Only Penny Dreadful could make a breather episode so intense and fraught with developments. “Above the Vaulted Sky” features some big developments, but they are developments that set up the second half of the season and trouble to come. But best of all, the episode gives two storylines — Ethan Chandler (Josh Hartnett) and Victor Frankenstein’s (Harry Treadaway) a chance to truly shine.
Hartnett is the show’s biggest surprise. Timothy Dalton and Eva Green dominate the show, with performances worthy of multiple awards, but Hartnett has shown that he can act with the best of them. With “Above the Vaulted Sky,” writer John Logan gives him the material to steal every scene he’s in. Ethan sets the tone for the episode early on, furiously preparing for a fight against Evelyn Poole’s Nightcomers and describing a massacre from the Indian Wars he participated in. The other characters get some good lines in, but the scene is Hartnett’s, who walks a fine line between guilt and anger the entire time. He gets some great work later in the episode, but his opening scene is the perfect blend of Logan’s script work and Hartnett’s skills.
Meanwhile, the Frankenstein plot heads in a direction that’s sure to cause trouble, but like Ethan, the first scene defines the storyline for the episode. Treadaway and Rory Kinnear as the Creature calling himself John Clare are well-balance off each other, but for the first time in the show, they finally get to go at each others throats. This episode introduces them with a new intensity, starting with Clare slamming his fists on a table and shouting “Enough!” The argument feels like a long-awaited payoff, and it’s their best work yet. The mutual hatred and co-dependency gives their fight many twists and turns that constantly feel rewarding.
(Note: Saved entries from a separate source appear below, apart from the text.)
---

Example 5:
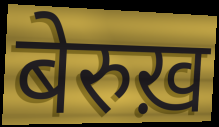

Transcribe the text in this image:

बेरुख़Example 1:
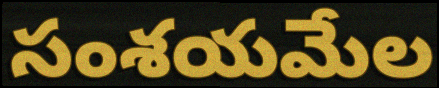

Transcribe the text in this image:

సంశయమేల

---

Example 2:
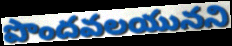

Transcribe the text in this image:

పొందవలయునని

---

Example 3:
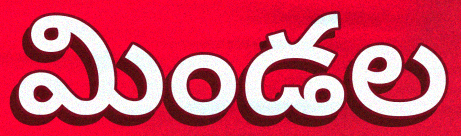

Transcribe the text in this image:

మిండల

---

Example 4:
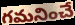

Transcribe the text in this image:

గమనించే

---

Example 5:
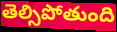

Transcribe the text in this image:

తెల్సిపోతుంది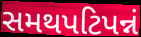
સમથપટિપન્નં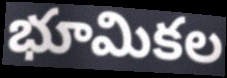
భూమికలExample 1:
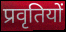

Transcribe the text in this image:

प्रवृतियों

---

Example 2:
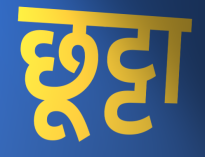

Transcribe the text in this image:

छूट्टा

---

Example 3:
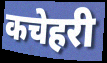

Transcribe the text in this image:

कचेहरी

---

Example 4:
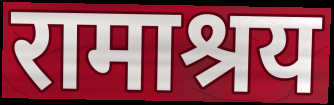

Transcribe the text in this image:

रामाश्रय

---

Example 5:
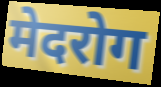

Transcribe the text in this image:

मेदरोगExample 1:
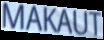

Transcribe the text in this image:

MAKAUT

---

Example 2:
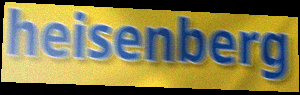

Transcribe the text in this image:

heisenberg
And the third part of the Frankenstein love triangle, Lily Frankenstein AKA Brona Croft the Corpse Bride, takes her first steps out into the world. Billie Piper struggled as Brona last season, mainly with the Irish accent, but as Lily, she’s really come into her own. It’s not just her earnest enthusiasm, but the little touches of uncertainty she puts into the role. When she and Victor go to join Vanessa for tea, she nervously flicks her eyes toward Victor to see if she’s behaving correctly, and her hands tremble ever so slightly. The whole tea scene is great, mainly because of Piper. The only problem with it is that Vanessa fails to recognize Lily as Brona, who she had previously met. It’s jarring only because the show goes out of its way to show Miss Ives as an incredibly perceptive person, so this feels like an intentional but confusing move by Logan.
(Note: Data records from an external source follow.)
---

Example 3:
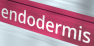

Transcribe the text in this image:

endodermis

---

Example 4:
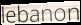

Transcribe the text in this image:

lebanon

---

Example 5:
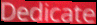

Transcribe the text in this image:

Dedicate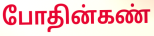
போதின்கண்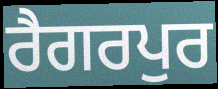
ਰੈਗਰਪੁਰ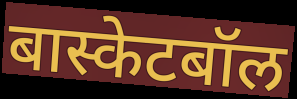
बास्केटबॉल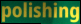
polishingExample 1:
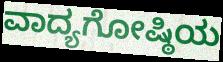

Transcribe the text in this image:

ವಾದ್ಯಗೋಷ್ಠಿಯ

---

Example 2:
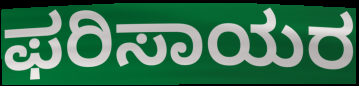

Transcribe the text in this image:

ಫರಿಸಾಯರ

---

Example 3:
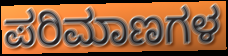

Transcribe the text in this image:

ಪರಿಮಾಣಗಳ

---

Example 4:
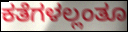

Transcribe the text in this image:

ಕತೆಗಳಲ್ಲಂತೂ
Along with those threads, clever and intriguing touches fill the episode. Clare and Vanessa meet again and prove that Eva Green truly does bring out the best of other actors. Seeing her and Kinnear recite poetry and discuss philosophy is a treat for the mind and the ears. Sembene (Danny Sapani) reveals a familiarity with totems, hinting at the “other” side of himself he told Ethan about last episode. Meanwhile, Ethan finally meets Inspector Rusk, who confronts him about the Mariner’s Inn massacre. Both men remain evasive, but it’s a delight to see Hartnett and Douglas Hodge match wits. Logan’s script plays their scenes in a great way, each testing the other. Dorian Gray continues to remain unconnected to the ongoings. As of the halfway point of the season, he hasn’t encountered another cast member once. His storyline with Angelique is offering a look at the struggles of transgender women in Victorian society, still relevant to today, but while the rest of the plot lines are moving forward in an interconnected and exciting way, it feels like a dead weight. At least in terms of visuals, the episode gives us a Caspar von Friedrich-esc shot of Reeve Carney amid his hall of portraits.
In fact, the episode is almost entirely devoid of horror, focusing on games of cunning and set up. A surviving victim stalks Ethan, a Nightcomer stalks the Murray manor. The only horror comes from Evelyn Poole’s voodoo torture of Sir Malcolm’s wife Gladys, and the hallucinations she suffers from it. The scene of her dead children rising from their graves almost veered into camp, but since it came after much buildup — and led to a terrifying end — it ended up being very effective.
Instead of horror, there’s a love of love and sex. Nearly everyone in the cast has some romance, some of which will have serious ramifications. Thankfully though, Logan keeps Ethan and Vanessa’s relationship chaste. Hartnett and Green have chemistry, but there’s something powerful in Ethan’s platonic devotion to Vanessa that a romance might weaken. An earlier scene where Vanessa seeks Ethan’s companionship after a scare shows why that works. He cares for her, and their relationship already works without any displays of romance.
“Above the Vaulted Skies” is both a breather episode and one with a lot of set-up. And yet it delivers on so many character moments. John Logan wrote an incredible script that lets his actors, some who have been underserved so far, truly shine. With the show about to enter the back half of the season, Penny Dreadful‘s set up for everything to metaphorically and possibly literally go to Hell. Now, if only Dorian’s story would actually have a point.